Various work, storytelling, art and creativity that I enjoyed this year.

  • Not Fade Away by Laurence Shames and Peter Barton. I didn’t read much this year, but over the past few years I’ve developed an appreciation for books about living life well. Not Fade Away is a story of Peter Barton, a man who had it all and lived to the fullest, whilst fighting with an illness that severely shortened his time on this planet. Excerpt from book Not Fade Away by Laurence Shames and Peter Barton

  • Ultraspeaking was a bit of a mixed bag for me. I heard raving reviews online and had high expectations. I only participated in the fundamentals course and felt like a lot of learning was outsourced to async games with breakout rooms. I’d still recommend it though.

  • Andor was my favourite piece of fiction this year by a large margin. The manifesto is brilliant, one of the best monologues I’ve seen. It’s one of those rare masterpieces that don’t come out often these days.

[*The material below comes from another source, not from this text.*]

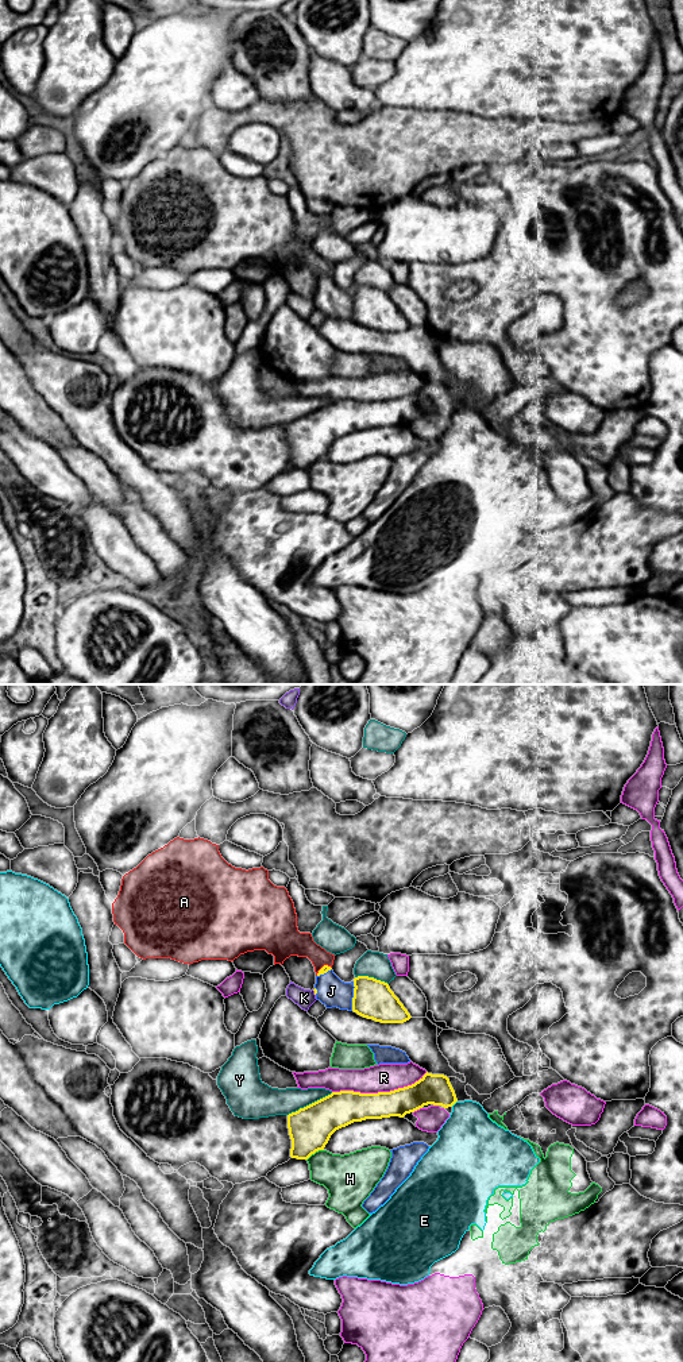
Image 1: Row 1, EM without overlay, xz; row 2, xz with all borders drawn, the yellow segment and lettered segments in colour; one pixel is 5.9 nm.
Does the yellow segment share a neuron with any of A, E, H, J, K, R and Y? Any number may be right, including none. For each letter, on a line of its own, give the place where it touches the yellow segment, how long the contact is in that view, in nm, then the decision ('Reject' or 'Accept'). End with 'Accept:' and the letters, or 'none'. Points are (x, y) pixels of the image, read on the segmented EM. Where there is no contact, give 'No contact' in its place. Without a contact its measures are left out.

  • I’m not much of a gamer these days, but with all the rumours about Half-Life 3 coming out together with the Steam Machine, I replayed Half-Life 2 and it still holds up really well. This got me on a streak of trying Bioshock for the first time, which depicts an objectivist dystopia going wrong: how absolute self-interest, power concentration, and ethics-free science breed exploitation.

  • This is also the year I got into anime. I never found it compelling, but a few years back I finished Attack on Titan which got me deep into the genre and its weird yet creative storytelling. I’ve since finished a few classics: Fullmetal Alchemist: Brotherhood, Steins;Gate, Vinland Saga, Solo Leveling, and Jujutsu Kaisen. All fantastic places to start.

  • My most listened to music was mostly focus and work-related stuff from artists like Tycho, Croquete Club, Koresma, Catching Flies, and the Anjunadeep catalogue.

2026

This year I’m not setting goals. Regardless of what I commit to, things change, and there’s an internal force that drives my wants and needs more than wishful thinking does.

My only intention is to launch Keepsake for beta users, keep working on the product and myself, and welcome life with open arms regardless of what it brings.